L’expérimentation est gouvernée par la loi relative à la recherche sur l’être humain, LRH) du 30 septembre 2011. Ainsi une personne ne peut être associée à un projet de recherche que si elle y a consenti après avoir été suffisamment informée (consentement éclairé). Elle doit donner son consentement par écrit ; le Conseil fédéral peut prévoir des exceptions.

Et la loi les prévoit dans deux cas. Si le remède est destiné à des patients qui du fait de leur pathologie ne peuvent plus donner un consentement éclairé (Alzheimer par exemple) la nécessité d’une expérimentation s’impose néanmoins, sinon on s’embarquerait dans des traitements dont on ne connait ni l’efficacité, ni les potentiels effets dangereux. Bien entendu il faut dans ce cas s’entourer d’un maximum de précautions.

Idem pour les enfants. Si un médicament qui leur est destiné n’est pas testé au préalable, il est impossible de savoir ce qu’il vaut.

Puisque l’expérimentation humaine s’avère ainsi indispensable, a fortiori il faut autoriser l’expérimentation animale préalable pour n’engager la première qu’à bon escient.

Pour lancer une telle initiative il faut donc des esprits tout d’abord ignorants des règles élémentaires de la médecine humaine, mais aussi obsédés par le bien-être animal au point de lui sacrifier celui des humains.

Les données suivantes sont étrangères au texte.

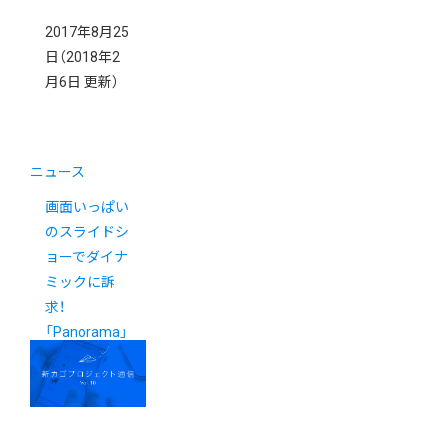
2017年8月25
日
（2018年2
月6日 更新）
ニュース
画面いっぱい
のスライドシ
ョーでダイナ
ミックに訴
求！
「Panorama」
テンプレート
活用事例5選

On aura reconnu la secte des antispécistes. « L’antispécisme est un courant de pensée philosophique et moral, formalisé dans les années 1970 par des philosophes anglo-saxons qui défendent un renouveau de l’animalisme , et considèrent que l’espèce à laquelle appartient un animal n’est pas un critère pertinent pour décider de la manière dont on doit le traiter et de la considération morale qu’on doit lui accorder. »

C’est un choix que l’on est bien obligé de respecter s’il ne concerne que les membres de la secte qui par cohérence doivent naturellement devenir aussi véganes. Mais ce choix ne peut s’imposer à l’ensemble de la société. Libre aux membres de la secte de refuser d’être soignés par des médicaments développés récemment puisque les modifications constitutionnelles ne peuvent évidemment avoir un effet rétroactif. Ils pourront donc en toute honnêteté intellectuelle utiliser le paracétamol lorsqu’ils auront de la fièvre ou des douleurs. Tout de même : ils ne vont pas se condamner à souffrir.

Dans quel monde vivons-nous ! A côté des aberrations des antivax, des sonneurs de cloches, des défenseurs de leur liberté inconditionnelle au détriment de celle des autres, une autre absurdité est proposée à nos suffrages. Jusqu’où cela ira-t-il ? Que ferons-nous lorsque l’on nous proposera de décider que deux plus deux égale cinq. Et qu’il y aura plus de cent mille citoyens pour défendre cette thèse.